Dynamic Decision Networks

Part of the conceptual definition of a POMDP or MDP is a dynamic decision network (DDN) that defines which random variables are dependent on each other. Usually, problem writers will not have to interact directly with the DDN, but it is a helpful concept for understanding, and it can be customized for special problem types.

The standard POMDPs.jl DDN models are shown below:

Standard MDP DDN	Standard POMDP DDN

Note

In order to provide additional flexibility, these DDNs have :s→:o, :sp→:r and :o→:r edges that are typically absent from the DDNs traditionally used in the (PO)MDP literature. Traditional (PO)MDP algorithms are compatible with these DDNs because only $R(s,a)$, the expectation of $R(s, a, s', o)$ over all $s'$ and $o$ is needed to make optimal decisions.

DDN structure representation

In POMDPs.jl, each DDN node corresponds to a Symbol. Often a p character (mnemonic: "prime") is appended to denote a new value for the next timestep, e.g. :sp represents $s'$, the state at the next step.

A DDNStructure object contains the names of all the nodes, the edges between the nodes, and an object for each node that defines its implementation.

Currently, there are four types of nodes:

DistributionDDNNode to define nodes with stochastic output.
FunctionDDNNode to define a node that is a deterministic function of other nodes.
ConstantDDNNode for a constant.
GenericDDNNode for a node that has no implementation other than gen (see Defining behavior for nodes below).

This set is not expected to handle all possible behavior, so new types are likely to be added in the future (and they should be requested when concrete needs are encountered).

Defining behavior for nodes

For any node in the DDN, the function gen(::DDNNode{:nodename}, m, parent_values..., rng) will be called to sample a value (see the docstring for more information). This method can always be implemented to provide a generative definition for a node.

Some nodes can alternatively have an explicit implementation. For example, a DistributionDDNNode contains a function that is called with the (PO)MDP models and values sampled from the parent nodes to return a distribution. The state transition node, :sp, is a particular case of this. If gen(::GenVar{:sp}, m, s, a, rng) is not defined by the problem writer, rand(rng, transition(m, s, a)) will be called to generate values for :sp.

Mixing generative and explicit node definitions for a POMDP

POMDP models will often contain a mixture of Generative and explicit definitions, and this is an encouraged paradigm. For example

using Distributions
struct MyPOMDP <: POMDP{Float64, Float64, Float64} end
POMDPs.gen(::GenVar{:sp}, m::MyPOMDP, s, a, rng) = s+a
POMDPs.observation(::GenVar{:o}, m, s, a, sp, rng) = Normal(sp)

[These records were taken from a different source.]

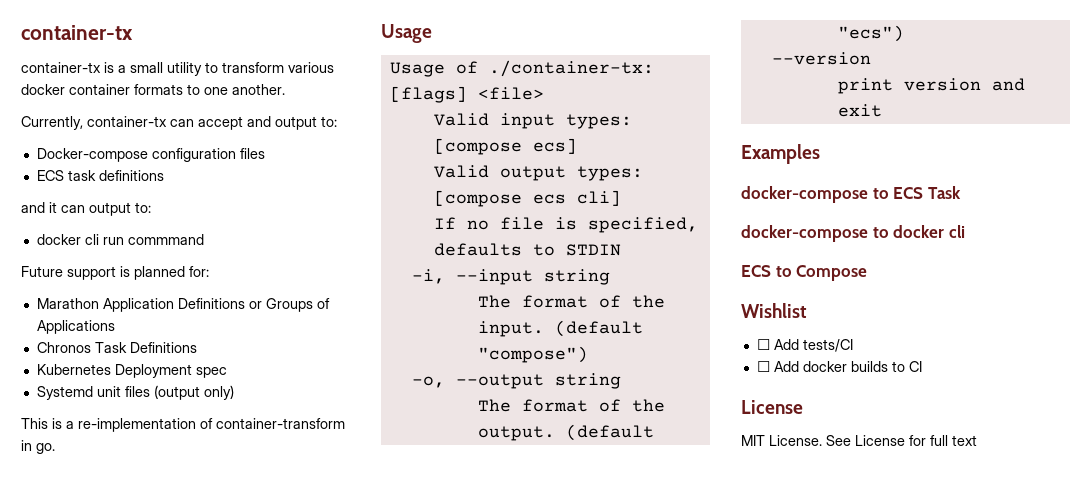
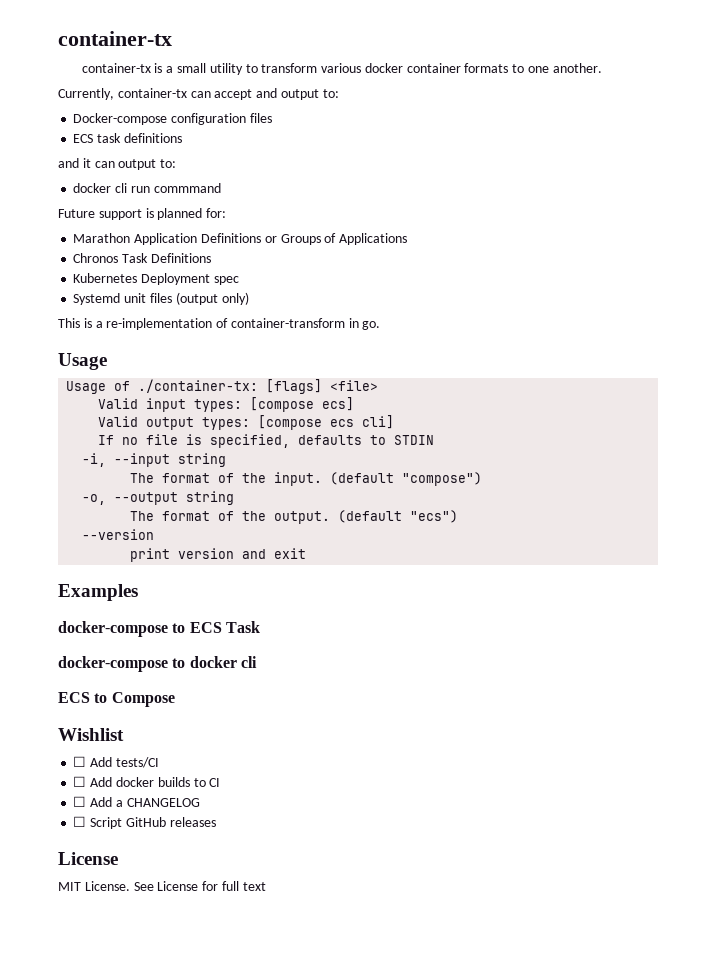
(922, 366) none -> [73,796,200,807] [73,816,216,829] // ☐ Add a CHANGELOG // ☐ Script GitHub releases

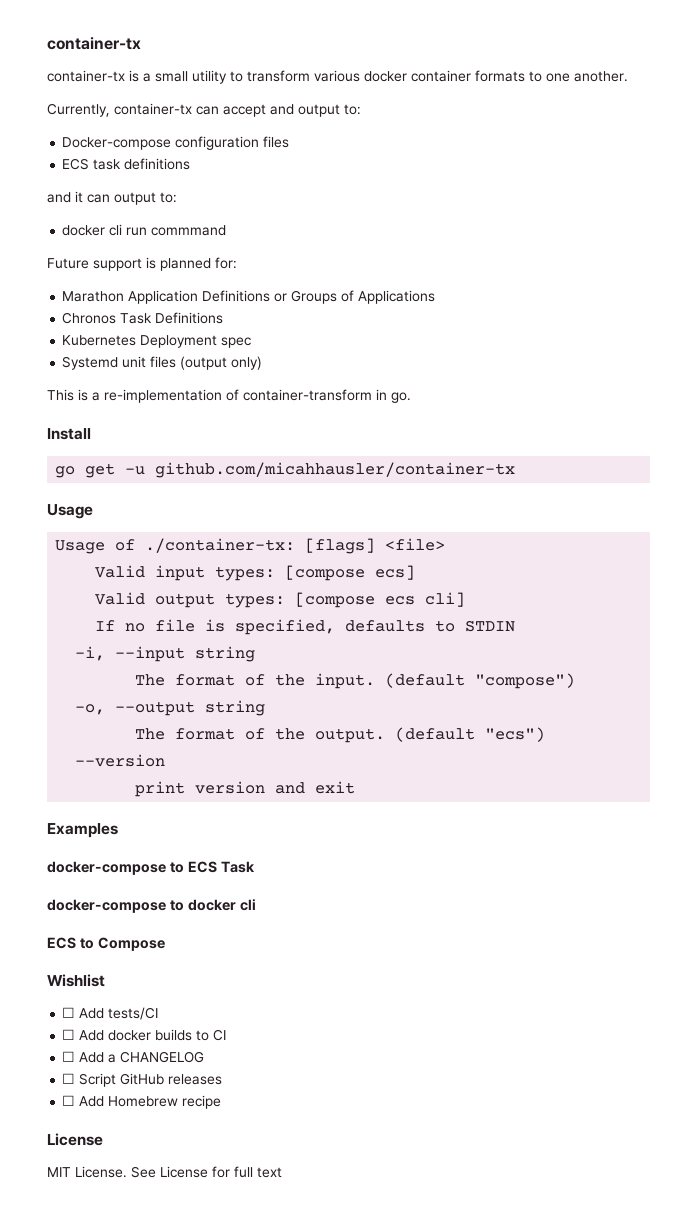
(381, 325) none -> [47,428,91,440] [55,462,516,478] // Install // go get -u github.com/micahhausler/container-tx
(216, 822) none -> [62,1095,222,1109] // ☐ Add Homebrew recipe

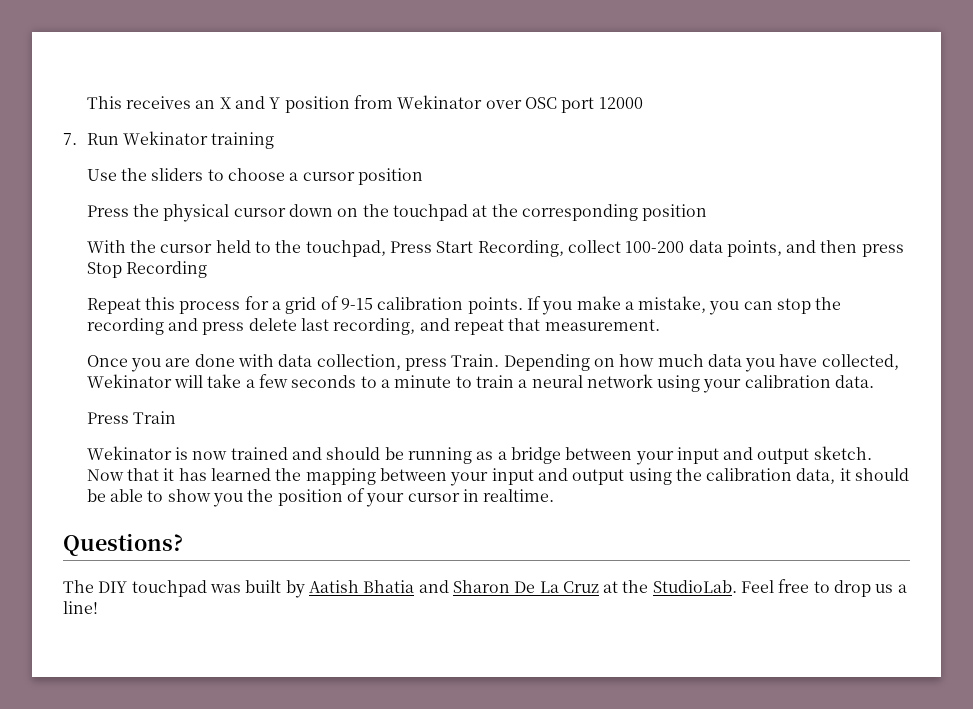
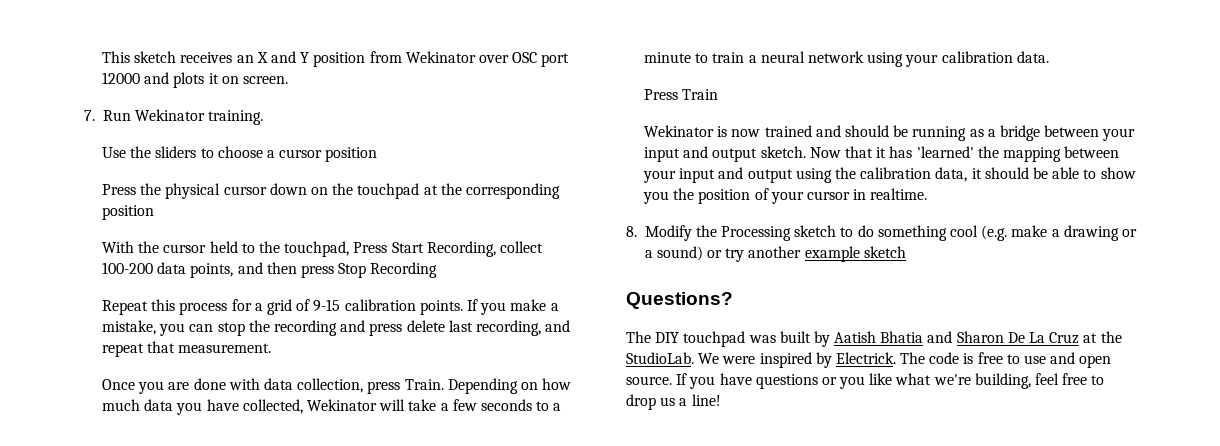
(122, 102) none -> [134,51,177,63] sketch
(643, 103) none -> [144,72,289,88] and plots it on screen.
[211,132,275,149] training -> [208,110,264,125] training.
[210,468,271,481] learned -> [916,146,974,158] 'learned'
(555, 495) none -> [626,225,1137,241] [644,246,906,262] // 8. Modify the Processing sketch to do something cool (e.g. make a drawing or a sound) or try another example sketch
[741,580,775,593] Feel -> [698,352,1112,368] [626,373,1060,389] We were inspired by Electrick. The code is free to use and open source. If you have questions or you like what we're building, feel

would be a suitable distribution for a POMDP that will be solved with particle filtering methods where an explicit observation definition is needed, but a generative state transition definition is sufficient.

Note

It is usually best to avoid providing both a generative and explicit definition of the same node because it is easy to introduce inconsistency.

Customizing the DDN

The DDN structure for a particular (PO)MDP problem type is defined with the DDNStructure trait, which should return a DDNStructure object (or something else that implements the appropriate methods). See the docstring for an example.

If a specialized DDN structure is to be compatible with standard POMDP solvers, it should have the standard :sp, :r, and :o nodes.

Currently (as of September, 2019), no solver has special behavior based on the DDN structure, but it is expected that packages will define new DDN structures for specialized cases like constrained POMDPs, mixed observability MDPs, or factored POMDPs. If you are considering creating a solver that relies on a specific DDN structure, please contact the developers so we can coordinate.